-------- Excerpt to read
# reardon smith welsh city,vancouver city and leeds city



## claredav (Nov 28, 2009)

Hi, My dad was on thes ships during1959-1962 while he was in the merchant navy. can anyone please tell me how i can get hold of any information and photos, grew lists etc.

Thanks


----------



## Bilgediver (Aug 27, 2006)

Hi Clare

You might get a reply here as some shipmates may remember.. I was on the Leeds City and Welsh city around these times and wonder if your dads name was JIM? I have pictures somewhere and movies taken during these voyages. Capt Parkhouse was the skipper and Sukeinik was chief on the Leeds city but I will have to think hard as to who was on the Welsh city though I remember Eric Poingdestre was second and the chief was a lover of opera who had a low opinion of my liking for the musical Carmen Jones

If you go to the gallery there are pictures of the Welsh city in Port Said I believe just put in the name bilgediver in the search and you will get a few pictures. Heaven forbid you might even see pictures of your dad at some distant airport. Stranger things have happened


----------



## sidsal (Nov 13, 2007)

Hi Clare
I have a model of Welsh City made by a "sparks" whose hobby it was. He advertised about 6 or more models in Sea Breezes. He had retired and his wife told him to get rid of the models !!


----------
----------------
» **Task set**
1/ In the Reardon Smith ships thread, why did the retired sparks advertise his ship models in Sea Breezes?
2/ Which ships are named in the Reardon Smith ships thread? List each one.
3/ In the Reardon Smith ships thread, who does Bilgediver remember as second on the Welsh City?
The lines that come next are separate material, unrelated to the Reardon Smith ships thread.
-------- Provided information
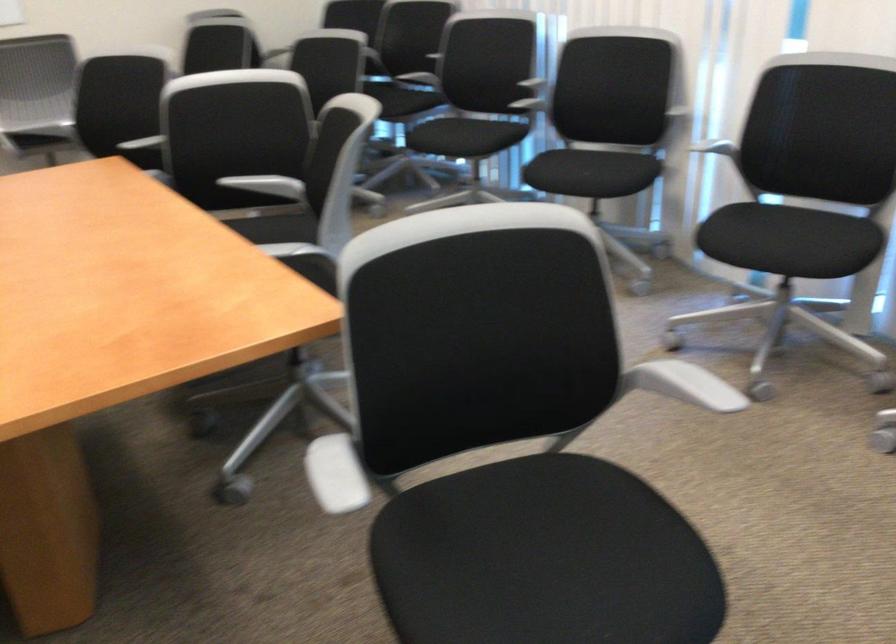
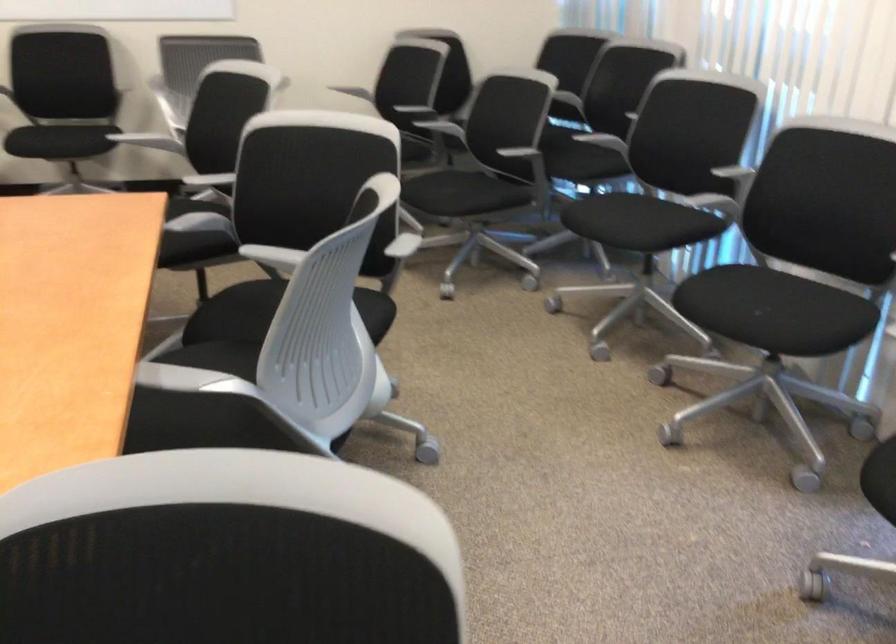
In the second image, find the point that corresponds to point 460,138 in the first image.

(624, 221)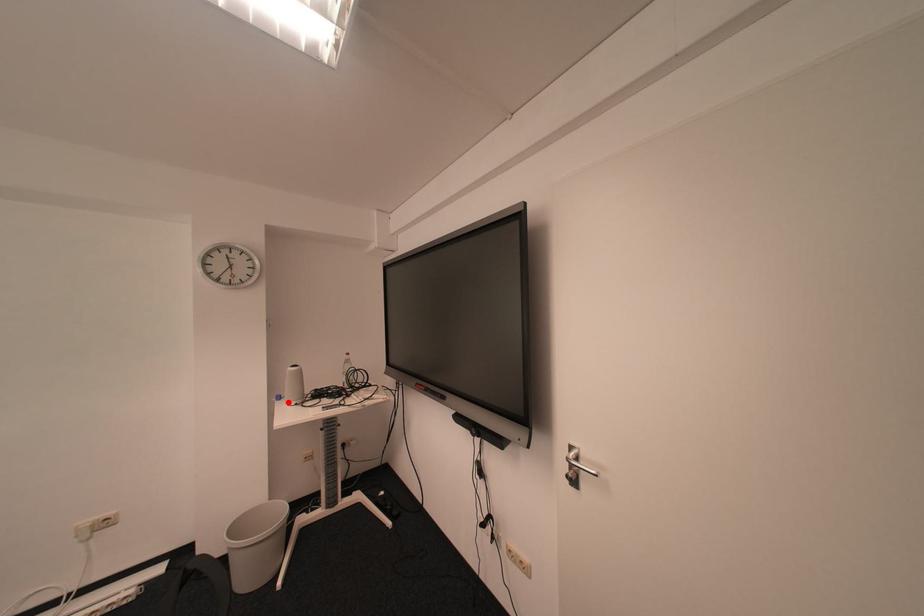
----------------
-------- Provided information
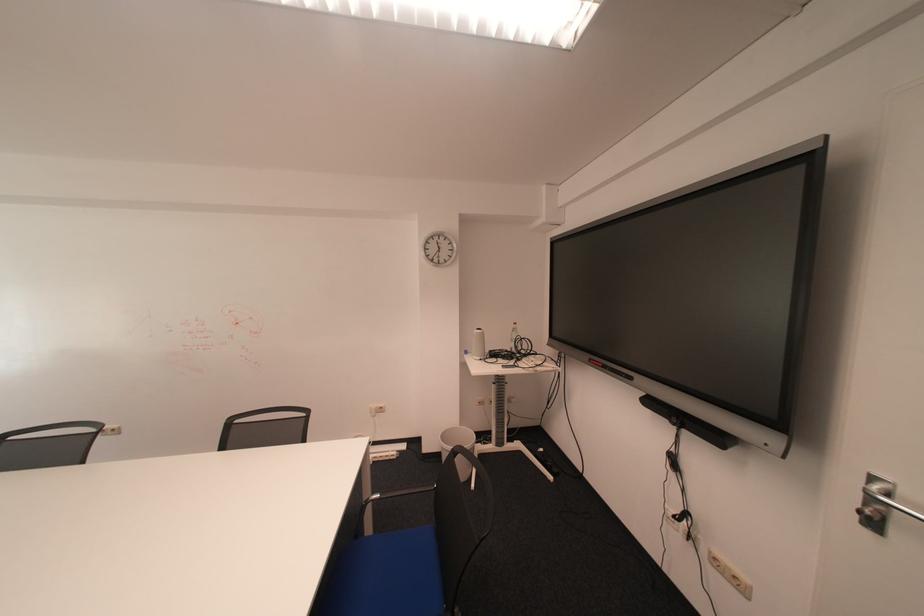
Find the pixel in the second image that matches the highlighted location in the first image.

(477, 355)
----------------
» **Answers for the exercise**
1/ He had retired, and his wife told him to get rid of the models.

2/ Welsh City, Vancouver City, Leeds City

3/ Eric Poingdestre